--- Exercise details ---
Please reproduce the material word for word, beginning at the line that has "pose: elev=311.2 azim=74.2" and stopping after the line that has "Dot at: (163, 302)". Leave the pictures out of your answer.

·····

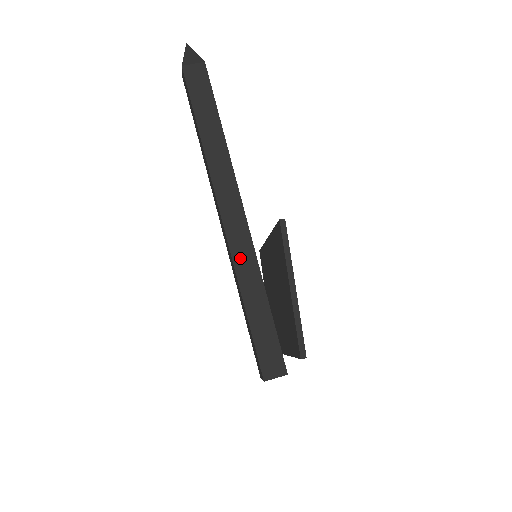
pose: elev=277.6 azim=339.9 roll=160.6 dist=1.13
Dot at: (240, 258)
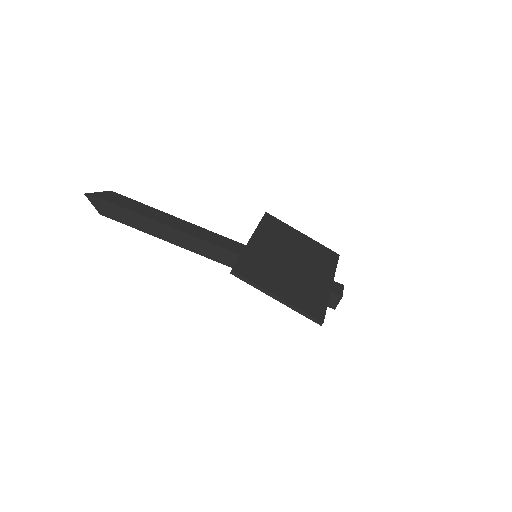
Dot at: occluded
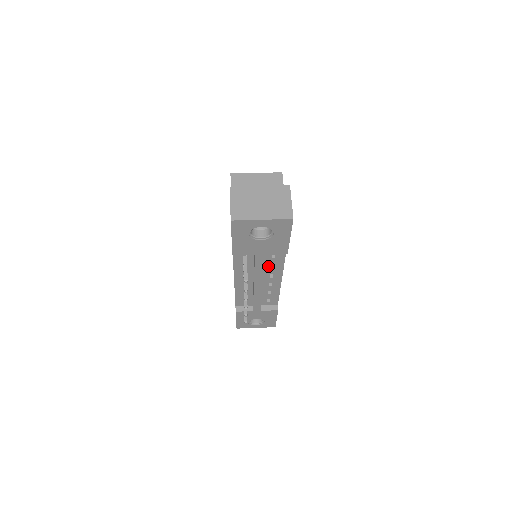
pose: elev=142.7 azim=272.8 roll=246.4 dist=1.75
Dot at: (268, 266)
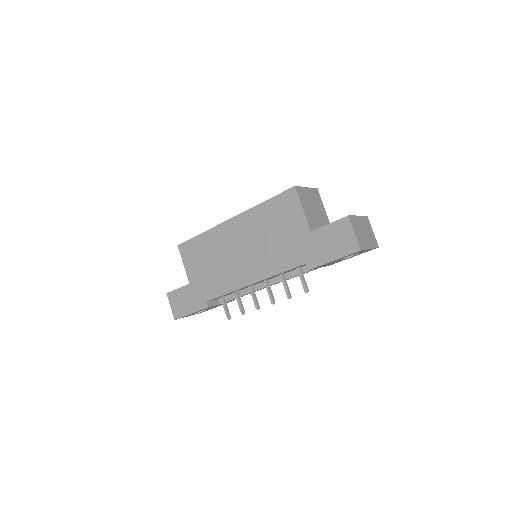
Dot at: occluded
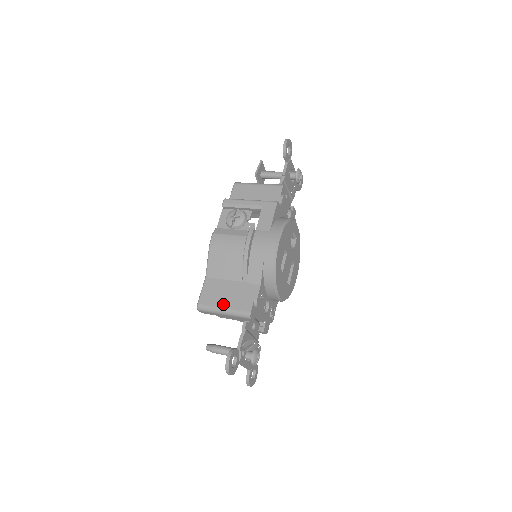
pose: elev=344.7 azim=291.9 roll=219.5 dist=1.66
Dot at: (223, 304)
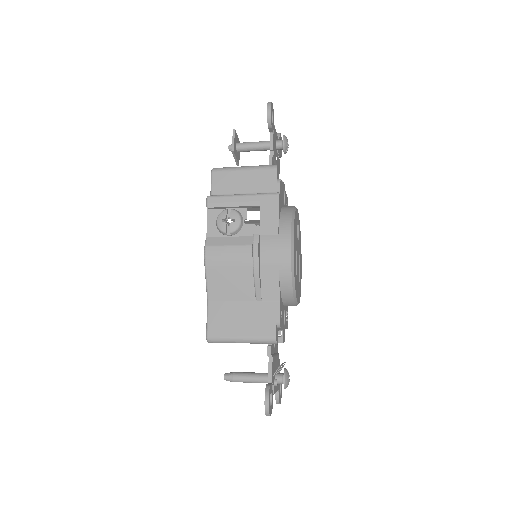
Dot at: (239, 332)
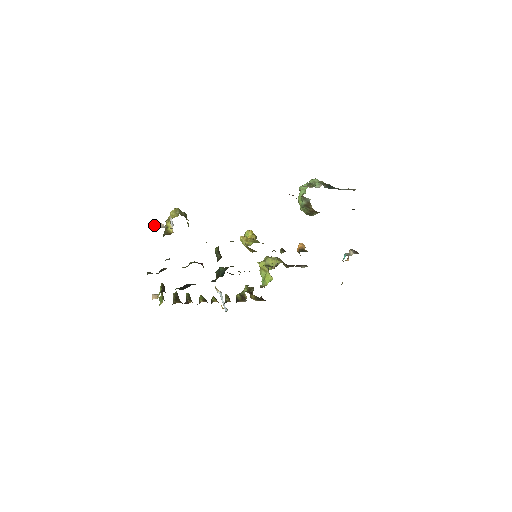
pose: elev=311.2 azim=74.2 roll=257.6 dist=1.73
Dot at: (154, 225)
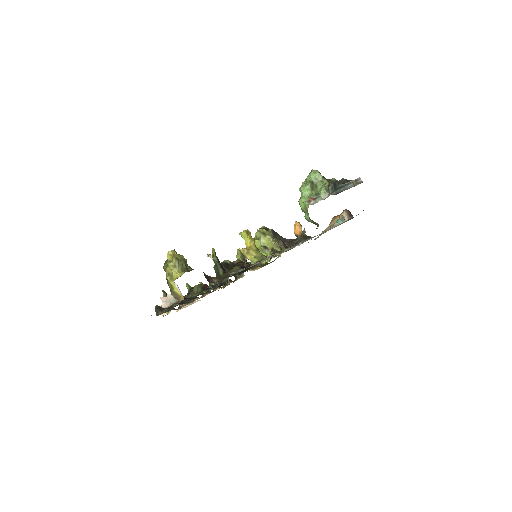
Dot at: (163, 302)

·····

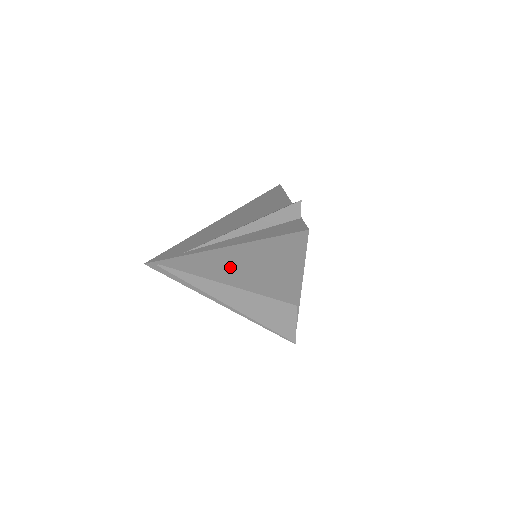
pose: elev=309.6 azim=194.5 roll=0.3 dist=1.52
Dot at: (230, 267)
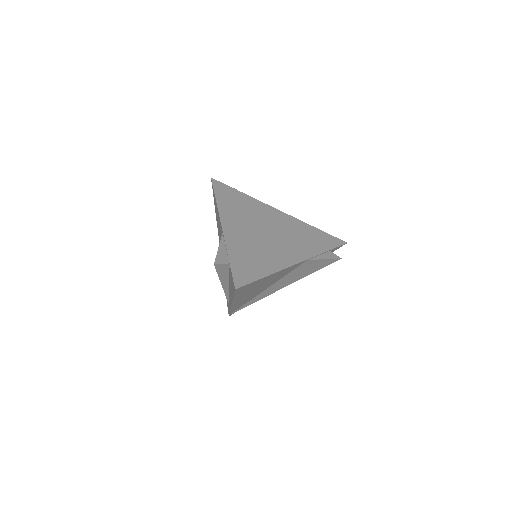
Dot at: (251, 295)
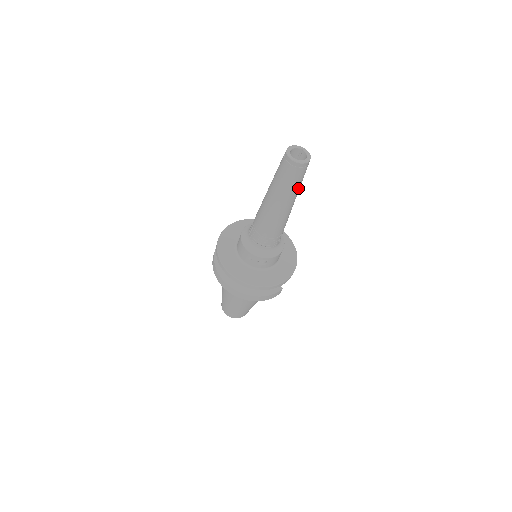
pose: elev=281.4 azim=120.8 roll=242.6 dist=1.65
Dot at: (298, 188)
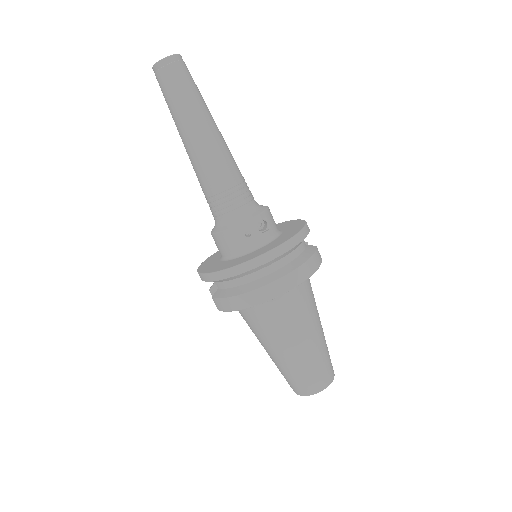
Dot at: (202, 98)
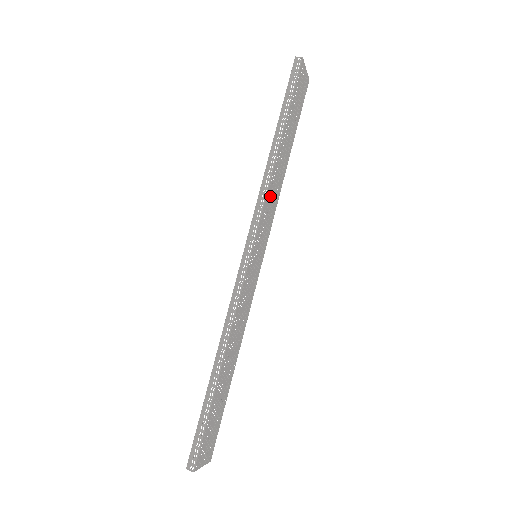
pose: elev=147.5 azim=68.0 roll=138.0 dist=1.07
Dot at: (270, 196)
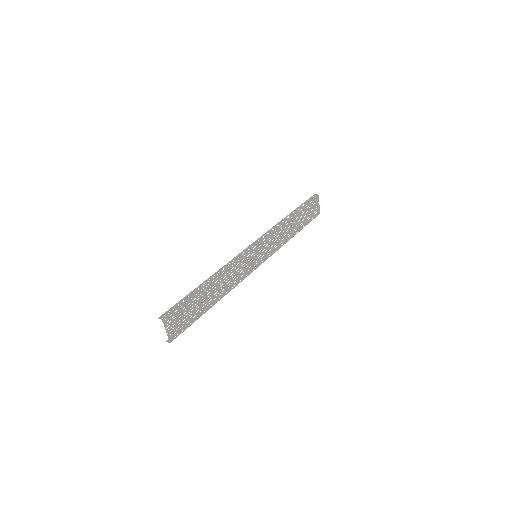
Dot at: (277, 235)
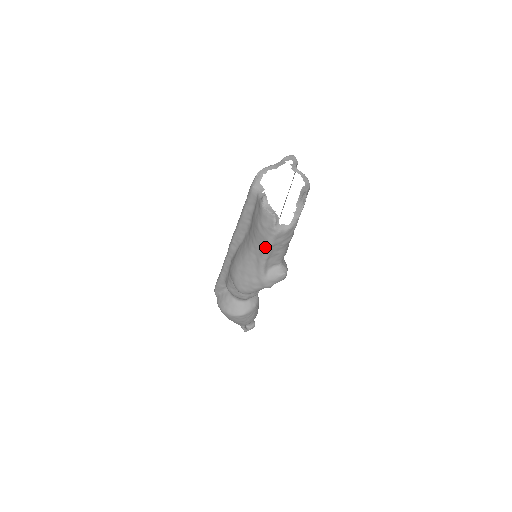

·····

--- Response to this exercise ---
pose: elev=311.2 azim=74.2 roll=257.6 dist=1.73
Dot at: (154, 225)
Dot at: (163, 302)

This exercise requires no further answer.